▶ Rendered chart pictures
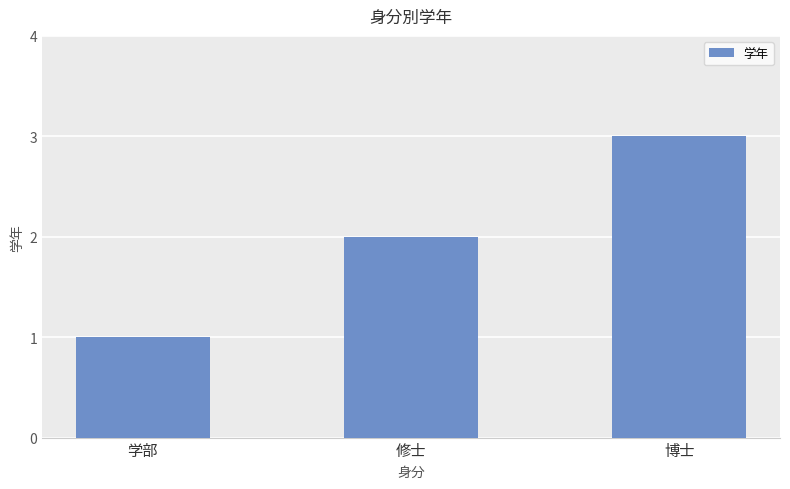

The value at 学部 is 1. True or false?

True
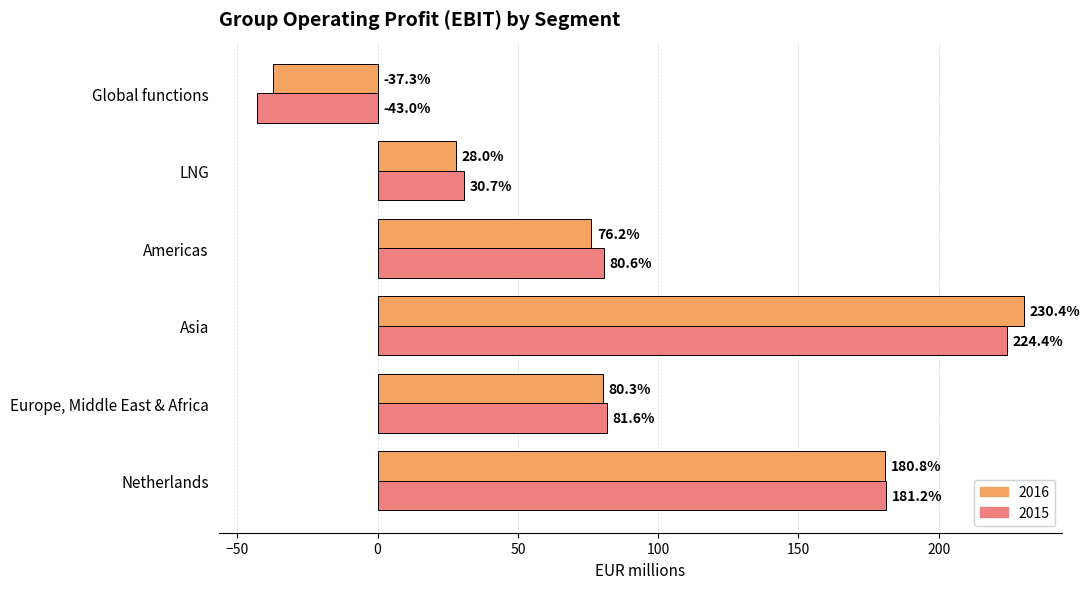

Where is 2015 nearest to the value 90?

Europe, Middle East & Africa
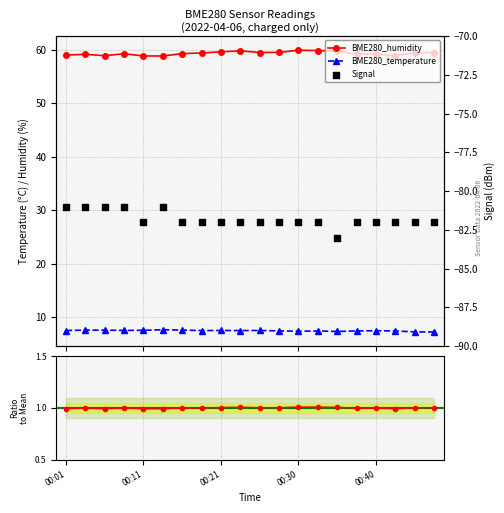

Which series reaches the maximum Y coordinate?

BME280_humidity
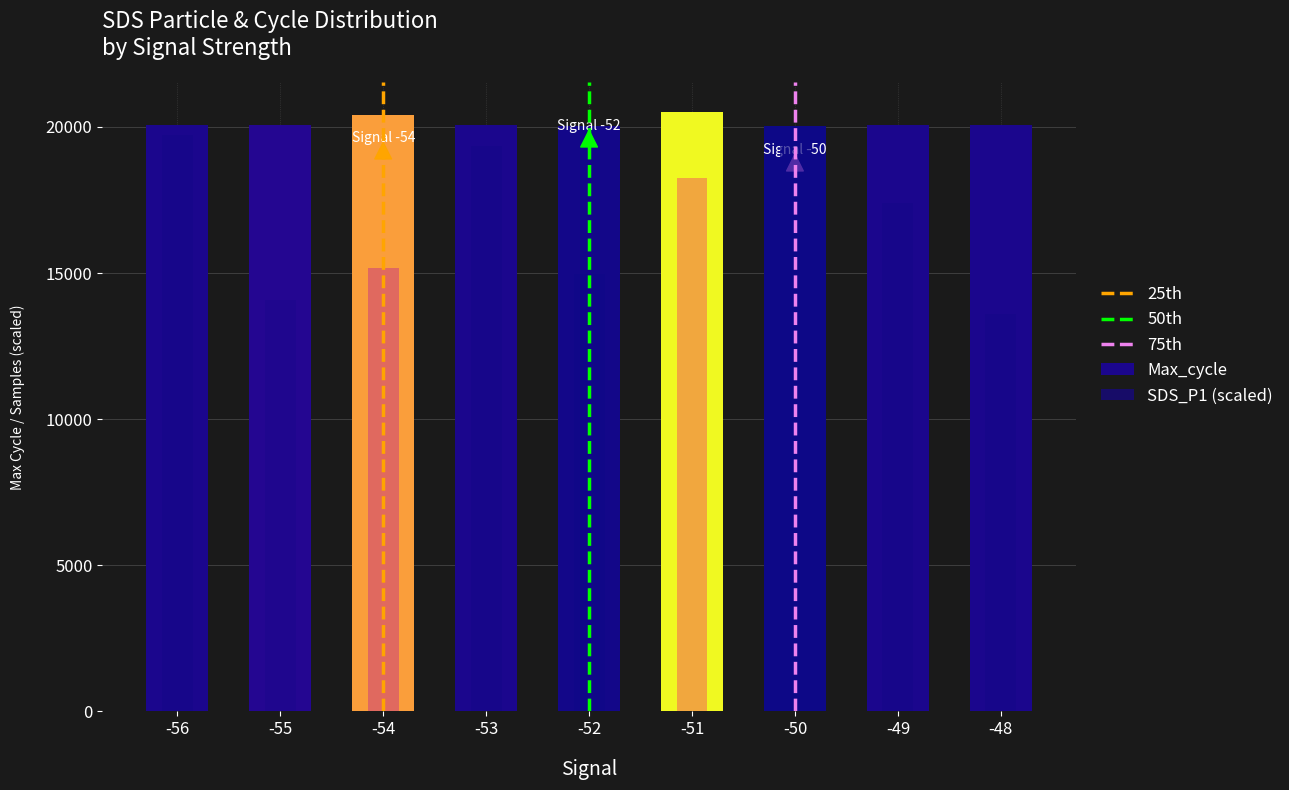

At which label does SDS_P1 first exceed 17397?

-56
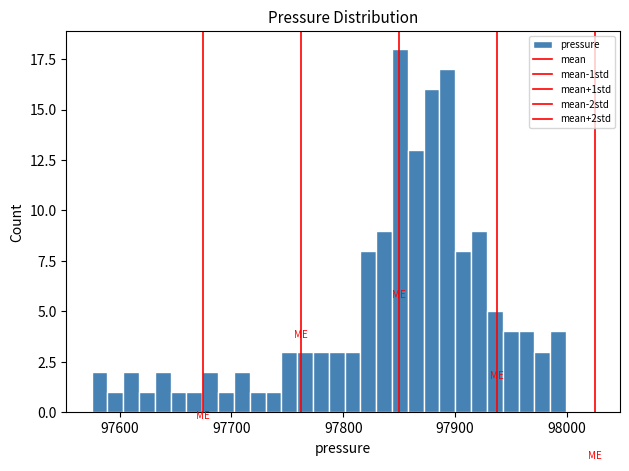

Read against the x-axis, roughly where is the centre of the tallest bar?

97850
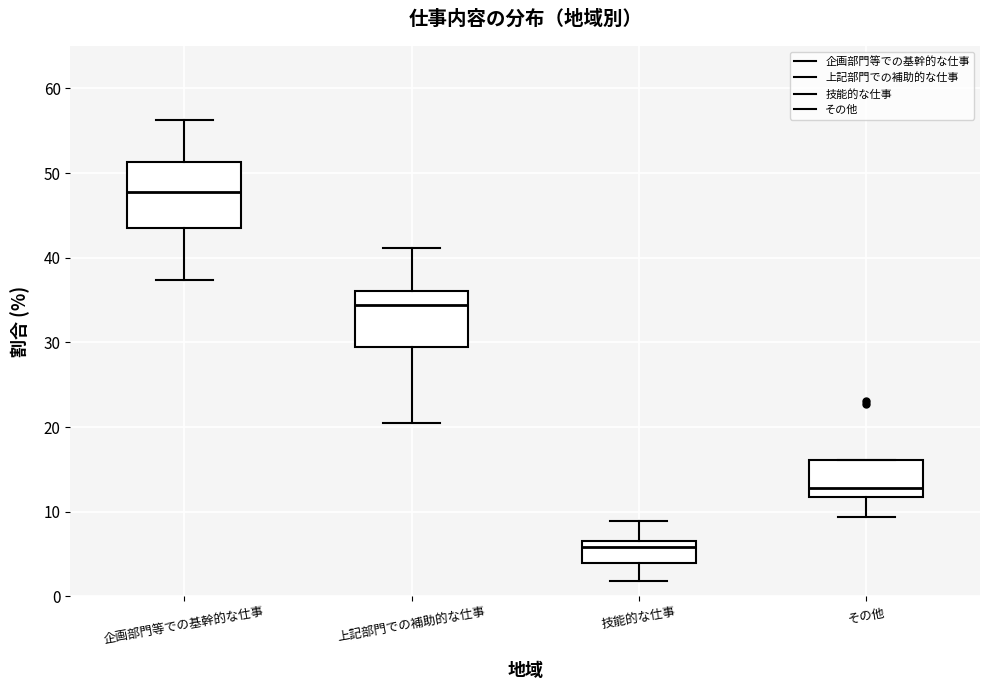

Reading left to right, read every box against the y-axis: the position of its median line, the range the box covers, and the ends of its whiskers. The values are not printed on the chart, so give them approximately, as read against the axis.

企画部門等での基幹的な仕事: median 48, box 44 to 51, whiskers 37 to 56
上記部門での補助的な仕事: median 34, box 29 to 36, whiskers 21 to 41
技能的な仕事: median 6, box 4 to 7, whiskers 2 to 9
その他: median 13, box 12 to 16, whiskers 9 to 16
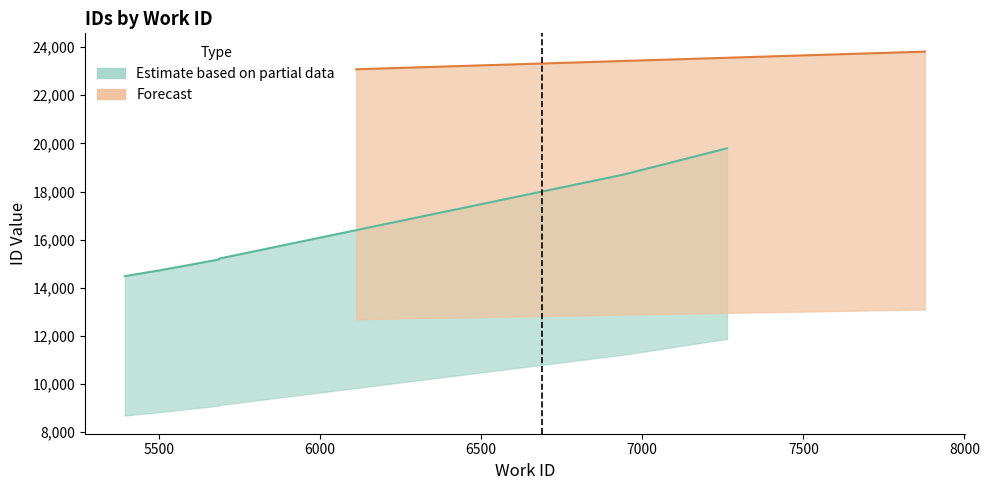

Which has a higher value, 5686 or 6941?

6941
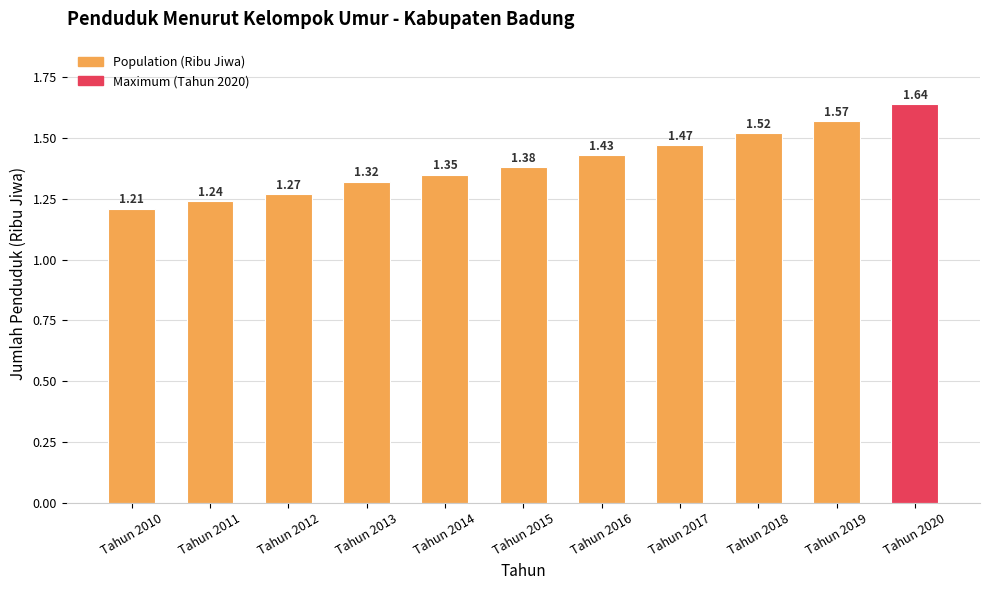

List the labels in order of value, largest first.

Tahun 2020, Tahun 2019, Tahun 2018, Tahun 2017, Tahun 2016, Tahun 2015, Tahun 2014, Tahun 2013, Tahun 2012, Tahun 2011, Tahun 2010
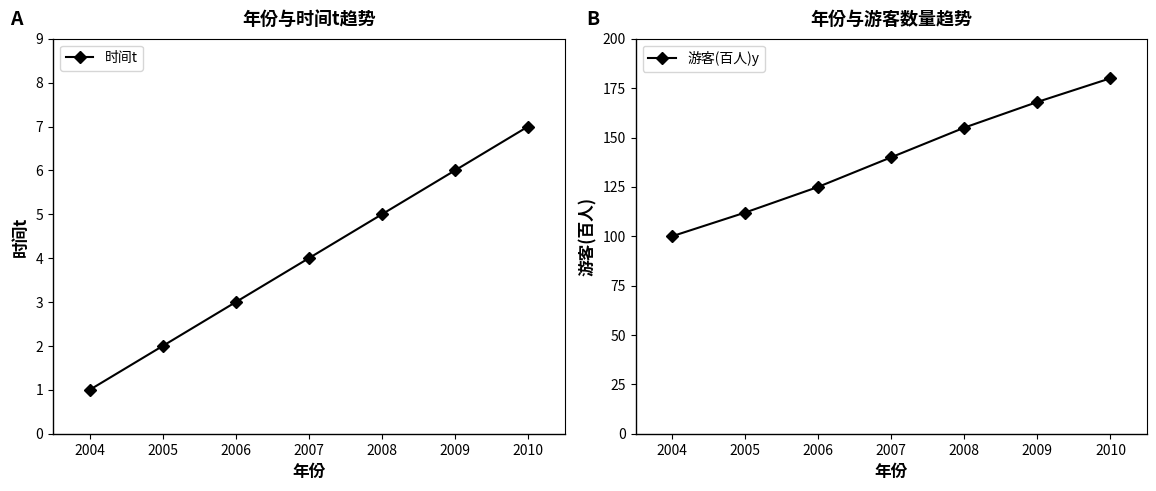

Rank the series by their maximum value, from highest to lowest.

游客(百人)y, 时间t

▶ TASK GOAL
Lay out the listing from the line with "Which has a higher value, 5686 or 6941?" through the line with "游客(百人)y, 时间t" as a numbered list, skipping blank lines. Leave the pictures out.

▶ REPLY TO THE EXERCISE
1. Which has a higher value, 5686 or 6941?
2. 6941
3. List the labels in order of value, largest first.
4. Tahun 2020, Tahun 2019, Tahun 2018, Tahun 2017, Tahun 2016, Tahun 2015, Tahun 2014, Tahun 2013, Tahun 2012, Tahun 2011, Tahun 2010
5. Rank the series by their maximum value, from highest to lowest.
6. 游客(百人)y, 时间t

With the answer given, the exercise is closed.